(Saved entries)
· · · ·

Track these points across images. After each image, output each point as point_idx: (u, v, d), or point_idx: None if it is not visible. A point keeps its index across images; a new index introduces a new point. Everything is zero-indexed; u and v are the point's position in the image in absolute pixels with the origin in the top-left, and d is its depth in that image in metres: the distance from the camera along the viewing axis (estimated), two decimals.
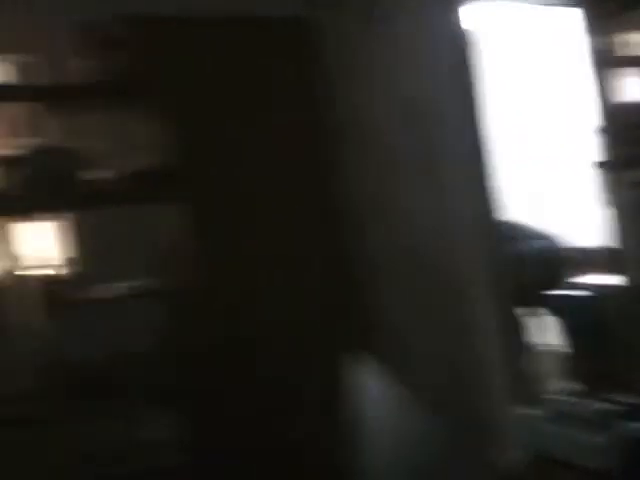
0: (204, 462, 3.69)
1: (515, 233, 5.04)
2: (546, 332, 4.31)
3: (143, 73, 3.79)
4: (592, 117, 4.06)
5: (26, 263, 3.60)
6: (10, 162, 3.64)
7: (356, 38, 4.17)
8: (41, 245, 4.16)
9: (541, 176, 5.55)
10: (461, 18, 3.56)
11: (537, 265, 5.05)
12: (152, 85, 3.64)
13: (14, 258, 3.73)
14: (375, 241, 4.36)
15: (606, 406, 3.18)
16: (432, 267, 3.93)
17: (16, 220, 3.52)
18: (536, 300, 4.29)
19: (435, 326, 3.93)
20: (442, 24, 3.59)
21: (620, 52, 3.94)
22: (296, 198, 4.38)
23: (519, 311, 3.86)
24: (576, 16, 4.11)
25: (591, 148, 4.08)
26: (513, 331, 3.72)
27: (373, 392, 2.68)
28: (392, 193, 4.14)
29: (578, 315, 3.92)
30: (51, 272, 4.08)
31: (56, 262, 4.29)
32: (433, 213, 3.85)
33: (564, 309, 4.02)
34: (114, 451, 3.73)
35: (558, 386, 3.81)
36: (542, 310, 4.34)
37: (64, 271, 4.21)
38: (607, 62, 3.90)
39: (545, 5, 4.48)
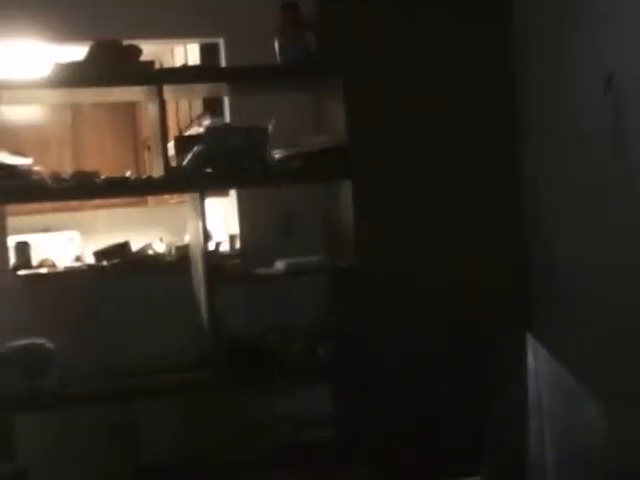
0: (357, 437, 3.71)
1: None
2: None
3: (334, 55, 3.83)
4: None
5: (198, 238, 3.71)
6: (191, 140, 3.78)
7: (558, 10, 4.03)
8: (213, 221, 4.30)
9: None
10: None
11: None
12: (341, 67, 3.67)
13: (193, 233, 3.86)
14: (550, 220, 4.25)
15: None
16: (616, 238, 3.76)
17: (195, 196, 3.63)
18: None
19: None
20: None
21: None
22: (471, 180, 4.35)
23: None
24: None
25: None
26: None
27: (542, 373, 2.61)
28: (582, 178, 4.00)
29: None
30: (218, 248, 4.20)
31: (223, 238, 4.43)
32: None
33: None
34: (271, 422, 3.82)
35: None
36: None
37: (230, 247, 4.34)
38: None
39: None
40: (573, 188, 4.04)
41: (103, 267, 4.04)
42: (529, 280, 4.39)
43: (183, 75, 3.88)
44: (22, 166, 3.44)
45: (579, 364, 2.43)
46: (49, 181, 3.43)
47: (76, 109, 6.91)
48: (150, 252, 4.24)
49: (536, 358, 2.54)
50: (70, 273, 4.25)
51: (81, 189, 3.51)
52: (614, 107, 3.65)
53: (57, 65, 3.46)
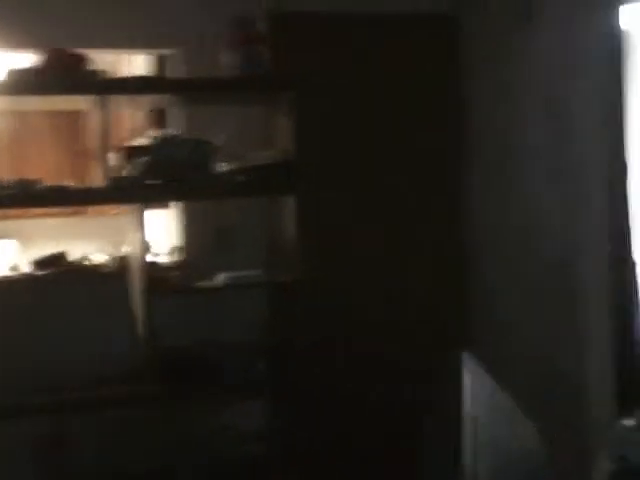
0: (290, 452, 3.70)
1: None
2: None
3: (282, 69, 3.87)
4: None
5: (138, 249, 3.68)
6: (137, 150, 3.75)
7: (501, 36, 4.11)
8: (153, 232, 4.26)
9: None
10: (610, 18, 3.43)
11: None
12: (288, 81, 3.69)
13: (134, 244, 3.83)
14: (488, 240, 4.31)
15: None
16: (549, 268, 3.84)
17: (136, 207, 3.60)
18: None
19: (544, 328, 3.84)
20: (590, 23, 3.48)
21: None
22: (415, 197, 4.39)
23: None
24: None
25: None
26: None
27: (477, 391, 2.64)
28: (521, 196, 4.07)
29: None
30: (158, 259, 4.17)
31: (164, 250, 4.39)
32: (561, 215, 3.76)
33: None
34: (204, 436, 3.79)
35: None
36: None
37: (171, 259, 4.30)
38: None
39: None
40: (509, 216, 4.11)
41: (39, 276, 3.98)
42: (466, 300, 4.44)
43: (128, 86, 3.84)
44: None
45: (513, 384, 2.47)
46: None
47: (18, 116, 6.80)
48: (88, 262, 4.20)
49: (472, 376, 2.57)
50: (5, 282, 4.18)
51: (22, 197, 3.46)
52: (553, 136, 3.75)
53: (10, 72, 3.43)
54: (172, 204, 4.36)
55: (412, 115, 4.38)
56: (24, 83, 3.43)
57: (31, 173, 4.94)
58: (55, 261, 4.03)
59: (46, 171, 5.91)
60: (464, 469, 2.66)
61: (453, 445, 2.74)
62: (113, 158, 3.62)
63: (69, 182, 3.75)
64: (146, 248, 3.59)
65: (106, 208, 6.27)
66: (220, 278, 3.69)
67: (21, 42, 3.94)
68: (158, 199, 3.99)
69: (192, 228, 4.19)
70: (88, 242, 5.78)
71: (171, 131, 4.29)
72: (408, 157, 4.38)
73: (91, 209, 6.69)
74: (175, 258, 4.25)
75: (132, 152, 3.72)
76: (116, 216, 5.69)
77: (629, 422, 3.01)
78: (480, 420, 2.54)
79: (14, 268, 5.43)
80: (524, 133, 3.98)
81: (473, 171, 4.42)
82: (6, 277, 4.39)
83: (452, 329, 4.35)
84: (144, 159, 3.54)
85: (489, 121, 4.29)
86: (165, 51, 4.36)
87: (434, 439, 3.45)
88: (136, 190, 3.53)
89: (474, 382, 2.56)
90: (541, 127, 3.85)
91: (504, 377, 2.50)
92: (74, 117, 6.93)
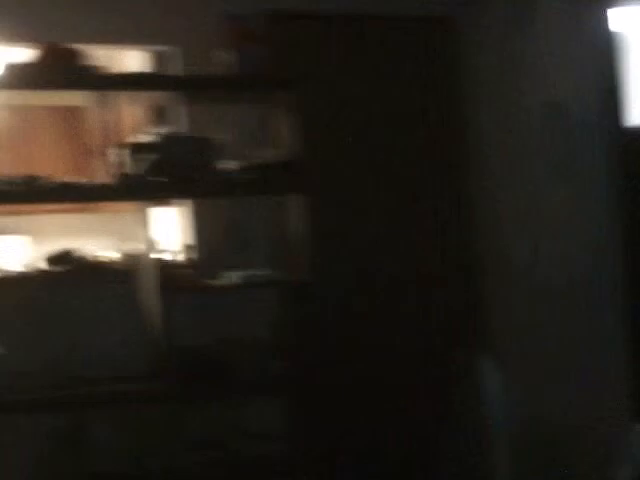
0: (304, 452, 3.70)
1: None
2: None
3: (281, 68, 3.85)
4: None
5: (148, 247, 3.68)
6: (141, 148, 3.74)
7: (500, 38, 4.11)
8: (162, 230, 4.26)
9: None
10: (608, 19, 3.46)
11: None
12: (288, 80, 3.68)
13: (143, 242, 3.82)
14: (498, 240, 4.29)
15: None
16: (556, 271, 3.83)
17: (141, 205, 3.60)
18: None
19: (557, 331, 3.83)
20: (588, 25, 3.50)
21: None
22: (421, 195, 4.37)
23: None
24: None
25: None
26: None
27: (488, 392, 2.64)
28: (525, 197, 4.06)
29: None
30: (170, 257, 4.16)
31: (175, 248, 4.38)
32: (563, 220, 3.76)
33: None
34: (219, 435, 3.79)
35: None
36: None
37: (182, 257, 4.30)
38: None
39: None
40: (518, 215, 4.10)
41: (52, 273, 3.98)
42: (482, 303, 4.42)
43: (130, 82, 3.84)
44: None
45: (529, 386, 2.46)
46: None
47: (28, 112, 6.81)
48: (101, 259, 4.19)
49: (491, 380, 2.56)
50: (18, 278, 4.18)
51: (32, 193, 3.46)
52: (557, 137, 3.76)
53: (8, 66, 3.42)
54: (178, 202, 4.36)
55: (414, 115, 4.37)
56: (21, 78, 3.43)
57: (34, 169, 4.96)
58: (68, 258, 4.03)
59: (49, 167, 5.92)
60: (483, 472, 2.65)
61: (472, 448, 2.73)
62: (115, 154, 3.61)
63: (74, 178, 3.75)
64: (157, 246, 3.59)
65: (118, 205, 6.28)
66: (232, 277, 3.68)
67: (17, 36, 3.94)
68: (166, 196, 3.99)
69: (205, 226, 4.18)
70: (99, 239, 5.77)
71: (173, 128, 4.29)
72: (414, 157, 4.37)
73: (104, 206, 6.71)
74: (186, 256, 4.24)
75: (139, 149, 3.72)
76: (126, 213, 5.69)
77: None
78: (499, 420, 2.53)
79: (28, 264, 5.44)
80: (525, 134, 3.97)
81: (479, 170, 4.41)
82: (18, 273, 4.39)
83: (468, 333, 4.32)
84: (151, 156, 3.53)
85: (490, 121, 4.27)
86: (161, 48, 4.35)
87: (453, 441, 3.44)
88: (144, 187, 3.52)
89: (493, 385, 2.55)
90: (542, 128, 3.85)
91: (520, 380, 2.49)
92: (81, 113, 6.94)
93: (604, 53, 3.49)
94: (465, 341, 4.20)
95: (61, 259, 4.02)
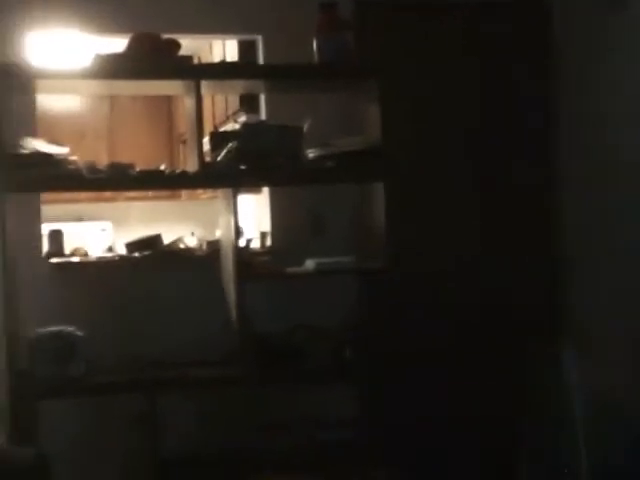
0: (376, 438, 3.72)
1: None
2: None
3: (368, 55, 3.86)
4: None
5: (227, 234, 3.73)
6: (224, 136, 3.79)
7: (596, 22, 4.03)
8: (242, 217, 4.31)
9: None
10: None
11: None
12: (373, 68, 3.68)
13: (222, 229, 3.88)
14: (583, 238, 4.23)
15: None
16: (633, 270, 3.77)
17: (228, 192, 3.65)
18: None
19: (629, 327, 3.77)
20: None
21: None
22: (501, 191, 4.33)
23: None
24: None
25: None
26: None
27: (579, 389, 2.60)
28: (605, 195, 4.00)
29: None
30: (248, 244, 4.21)
31: (253, 235, 4.44)
32: None
33: None
34: (292, 421, 3.83)
35: None
36: None
37: (260, 244, 4.35)
38: None
39: None
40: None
41: (134, 258, 4.07)
42: (562, 298, 4.36)
43: (221, 71, 3.91)
44: (58, 155, 3.47)
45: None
46: (84, 171, 3.47)
47: (113, 101, 6.96)
48: (181, 246, 4.26)
49: (573, 374, 2.52)
50: (102, 263, 4.29)
51: (116, 180, 3.54)
52: None
53: (97, 56, 3.49)
54: (256, 189, 4.40)
55: (500, 106, 4.31)
56: (115, 68, 3.49)
57: (124, 157, 5.09)
58: (149, 244, 4.11)
59: (139, 155, 6.04)
60: (566, 468, 2.62)
61: (553, 445, 2.70)
62: (205, 143, 3.67)
63: (162, 166, 3.83)
64: (238, 233, 3.63)
65: (198, 192, 6.39)
66: (310, 264, 3.71)
67: (110, 27, 4.04)
68: (249, 184, 4.03)
69: (282, 214, 4.22)
70: (181, 226, 5.88)
71: (258, 117, 4.34)
72: (496, 147, 4.32)
73: (184, 193, 6.83)
74: (265, 244, 4.30)
75: (223, 137, 3.77)
76: (208, 200, 5.79)
77: None
78: (581, 419, 2.49)
79: (110, 249, 5.57)
80: (622, 131, 3.89)
81: (567, 166, 4.34)
82: (102, 258, 4.50)
83: (547, 327, 4.27)
84: (234, 144, 3.58)
85: (582, 114, 4.20)
86: (250, 37, 4.40)
87: (531, 437, 3.38)
88: (228, 175, 3.57)
89: (575, 380, 2.51)
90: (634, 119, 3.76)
91: (602, 374, 2.46)
92: (166, 102, 7.07)
93: None
94: (547, 332, 4.16)
95: (142, 245, 4.10)
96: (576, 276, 4.28)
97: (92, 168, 3.48)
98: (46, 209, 4.13)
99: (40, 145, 3.46)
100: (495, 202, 4.33)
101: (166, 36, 3.62)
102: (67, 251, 4.32)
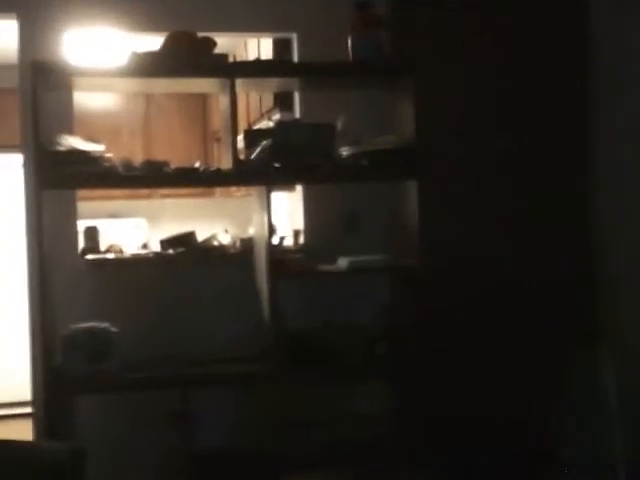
0: (410, 435, 3.70)
1: None
2: None
3: (402, 54, 3.86)
4: None
5: (260, 231, 3.74)
6: (258, 134, 3.80)
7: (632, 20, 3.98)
8: (275, 215, 4.32)
9: None
10: None
11: None
12: (408, 66, 3.67)
13: (255, 226, 3.89)
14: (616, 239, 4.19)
15: None
16: None
17: (262, 189, 3.66)
18: None
19: None
20: None
21: None
22: (537, 191, 4.30)
23: None
24: None
25: None
26: None
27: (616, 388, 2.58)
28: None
29: None
30: (281, 242, 4.22)
31: (286, 233, 4.45)
32: None
33: None
34: (325, 417, 3.83)
35: None
36: None
37: (293, 242, 4.36)
38: None
39: None
40: None
41: (169, 255, 4.10)
42: (595, 297, 4.32)
43: (256, 69, 3.91)
44: (94, 152, 3.49)
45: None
46: (120, 168, 3.49)
47: (149, 99, 7.01)
48: (215, 243, 4.28)
49: (608, 372, 2.50)
50: (137, 260, 4.32)
51: (151, 177, 3.57)
52: None
53: (133, 54, 3.51)
54: (290, 187, 4.41)
55: (538, 106, 4.27)
56: (151, 65, 3.50)
57: (159, 154, 5.13)
58: (184, 241, 4.13)
59: (174, 153, 6.08)
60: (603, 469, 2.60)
61: (589, 445, 2.68)
62: (239, 141, 3.68)
63: (197, 164, 3.85)
64: (271, 231, 3.64)
65: (232, 190, 6.41)
66: (342, 262, 3.71)
67: (146, 25, 4.07)
68: (283, 182, 4.04)
69: (315, 212, 4.23)
70: (215, 223, 5.91)
71: (292, 115, 4.34)
72: (533, 148, 4.27)
73: (218, 191, 6.86)
74: (298, 241, 4.30)
75: (257, 135, 3.78)
76: (242, 198, 5.80)
77: None
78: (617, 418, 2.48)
79: (145, 246, 5.61)
80: None
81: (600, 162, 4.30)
82: (137, 255, 4.53)
83: (583, 328, 4.23)
84: (269, 142, 3.58)
85: (618, 118, 4.14)
86: (285, 35, 4.41)
87: (567, 437, 3.35)
88: (262, 173, 3.58)
89: (612, 380, 2.49)
90: None
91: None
92: (200, 100, 7.10)
93: None
94: (583, 333, 4.12)
95: (176, 242, 4.13)
96: (612, 277, 4.23)
97: (127, 165, 3.50)
98: (82, 206, 4.16)
99: (76, 142, 3.49)
100: (530, 202, 4.29)
101: (202, 34, 3.64)
102: (102, 248, 4.36)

· · · ·

Retype the lines above exactly as they appear, from the line containing "37: (64, 271, 4.21)" through the line containing "52: (614, 107, 3.65)", and leave out any pictures.

• Result for this task:
37: (64, 271, 4.21)
38: (607, 62, 3.90)
39: (545, 5, 4.48)
0: (357, 437, 3.71)
1: None
2: None
3: (334, 55, 3.83)
4: None
5: (198, 238, 3.71)
6: (191, 140, 3.78)
7: (558, 10, 4.03)
8: (213, 221, 4.30)
9: None
10: None
11: None
12: (341, 67, 3.67)
13: (193, 233, 3.86)
14: (550, 220, 4.25)
15: None
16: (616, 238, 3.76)
17: (195, 196, 3.63)
18: None
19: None
20: None
21: None
22: (471, 180, 4.35)
23: None
24: None
25: None
26: None
27: (542, 373, 2.61)
28: (582, 178, 4.00)
29: None
30: (218, 248, 4.20)
31: (223, 238, 4.43)
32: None
33: None
34: (271, 422, 3.82)
35: None
36: None
37: (230, 247, 4.34)
38: None
39: None
40: (573, 188, 4.04)
41: (103, 267, 4.04)
42: (529, 280, 4.39)
43: (183, 75, 3.88)
44: (22, 166, 3.44)
45: (579, 364, 2.43)
46: (49, 181, 3.43)
47: (76, 109, 6.91)
48: (150, 252, 4.24)
49: (536, 358, 2.54)
50: (70, 273, 4.25)
51: (81, 189, 3.51)
52: (614, 107, 3.65)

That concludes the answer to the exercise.